Watching Quentin reconnect with his dad is also one of the first times we’ve seen him go through a little personal growth. Instead of assuming he knows better than anyone else, he actually accepts that he can’t save his dad and decides to give his father what Papa Coldwater wants (namely, to see him happy and fulfilled) rather than what he wants for his dad. Sure, there are likely to be consequences for telling someone about magic, but for once, he’s taking the more mature route, and accepting that there are certain things he just can’t have.

Julia’s lesson, as always, comes with no such resolution. Do we think Pete was really acting in her best interests by sending Marina to erase James’ memory? He claims it’s to protect him, but it seems an awful lot like James was the last remaining thing keeping Julia connected to reality. Granted, her connection to reality was tenuous at best (see: setting her own hands on fire), but she’s now left with no one. And good ol’ pal Quentin, despite a small amount of personal growth, is not going to come help her. This has been Julia’s deal for a while now, but hopefully the next episode will move her a little further down the path, rather than continuing to build up what we’ve known for a while: She’s alone and desperate.
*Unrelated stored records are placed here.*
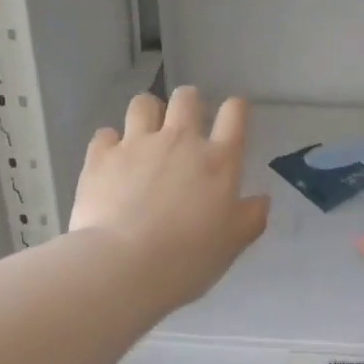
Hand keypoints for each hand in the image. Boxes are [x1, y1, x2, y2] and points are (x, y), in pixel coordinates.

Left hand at [70, 87, 269, 309]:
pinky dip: (110, 144)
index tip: (232, 117)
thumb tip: (262, 200)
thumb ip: (251, 217)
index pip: (234, 113)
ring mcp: (137, 144)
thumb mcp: (232, 244)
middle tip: (184, 128)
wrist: (124, 265)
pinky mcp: (101, 157)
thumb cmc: (188, 258)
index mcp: (218, 160)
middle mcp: (179, 141)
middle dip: (188, 104)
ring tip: (145, 136)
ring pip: (143, 104)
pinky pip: (105, 133)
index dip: (235, 108)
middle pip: (186, 97)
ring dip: (148, 114)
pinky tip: (111, 162)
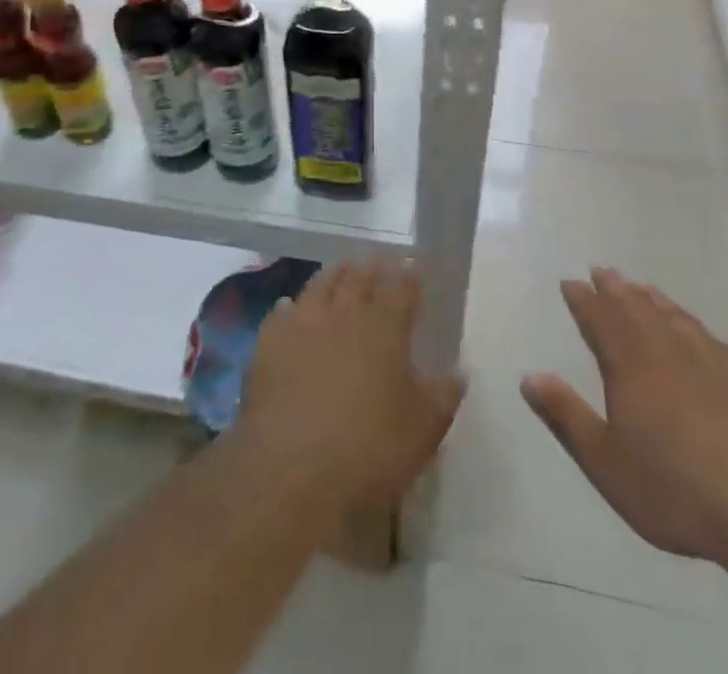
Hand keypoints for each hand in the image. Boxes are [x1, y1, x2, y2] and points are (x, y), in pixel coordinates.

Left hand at [234, 259, 464, 510]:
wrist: (292, 467)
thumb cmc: (370, 448)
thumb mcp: (423, 429)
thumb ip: (442, 395)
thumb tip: (457, 371)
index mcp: (385, 327)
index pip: (401, 288)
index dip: (408, 275)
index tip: (411, 265)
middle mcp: (345, 312)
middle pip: (360, 278)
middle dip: (372, 267)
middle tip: (377, 260)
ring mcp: (303, 322)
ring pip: (321, 284)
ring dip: (334, 274)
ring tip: (341, 268)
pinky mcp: (270, 342)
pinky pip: (282, 313)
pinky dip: (290, 307)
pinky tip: (289, 308)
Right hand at [521, 268, 727, 566]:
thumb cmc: (678, 489)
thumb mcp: (606, 463)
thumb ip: (566, 417)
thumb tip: (528, 377)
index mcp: (630, 364)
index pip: (600, 319)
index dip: (583, 299)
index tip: (571, 282)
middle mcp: (668, 350)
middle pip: (636, 309)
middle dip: (616, 289)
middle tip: (603, 270)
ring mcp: (713, 361)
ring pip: (674, 317)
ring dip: (652, 300)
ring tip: (641, 288)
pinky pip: (708, 336)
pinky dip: (691, 323)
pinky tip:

This all ends up playing a lot like a lesson about the importance of college, especially given Alice’s talk with her aunt about figuring out what she wants to do with her life. It’s a bit of a pat resolution for her, considering she just watched a classmate trap her demonic brother in a box. Alice, much like Penny, doesn’t get quite as much attention on the show as she should for what she’s going through, but there’s a limit to how many subplots one show can juggle.

Speaking of things we’re not spending enough time on, what the heck was that welters game? Why introduce a concept only to spend so little time on it, and have the whole thing deflate immediately as soon as the big game begins? We get to see a very brief glimpse of the Physical Kids in what is apparently quidditch gear purchased from Forever 21, and then Quentin shuts the game down with an assist from Alice. The whole bewildering mentor concept could be enough story for another episode, not something to shoehorn into the background of Quentin’s issues with his father.

The welters misfire is also a wasted opportunity for the show to have a little fun. Quentin and the other characters say over and over again how important magic is to them, but we see so little of them actually enjoying magic. True, Quentin is hardly in the mood to joke around with his classmates, but there’s no reason we couldn’t have seen the other Physical Kids getting a little more into the game.


Overall, this didn’t exactly bode well for the likelihood of the show giving all its plots room to breathe. If Penny is somehow going to be the key to the plot moving forward (as suggested by his newfound ability to travel to Fillory), ideally he’ll get integrated into what’s happening with Quentin and the others a bit more.

Stray Observations:

  • Every time people team up on TV shows, it makes me think of the Best Friends Gang on 30 Rock. I hope Penny, Kady, Alice, and Quentin are just as effective at capers as Kelsey Grammer, Jenna Maroney, and the immortal Kenneth Parcell.
  • Speaking of Kady, I would like a little progress on whatever is going on with her ASAP, please. Did Marina encourage her to get Penny to team up with Quentin, or was that her move? Also, for the book readers who enjoy mild spoilers: She has the same last name as someone in the books, which seems unlikely to be a total coincidence. Did Amanda Orloff become Kady Orloff-Diaz?
  • Nice to see that Brakebills has its own college brochures. Guess competition for tuition fees is fierce in the magicians’ world, too.
  • Why not partner Alice and Quentin up in a class taught by Professor Sunderland for the “lab partners” plot? Introducing yet another professor seems like a waste of time. We’re spending so little time in the classroom that bringing in new faces just adds to the confusion.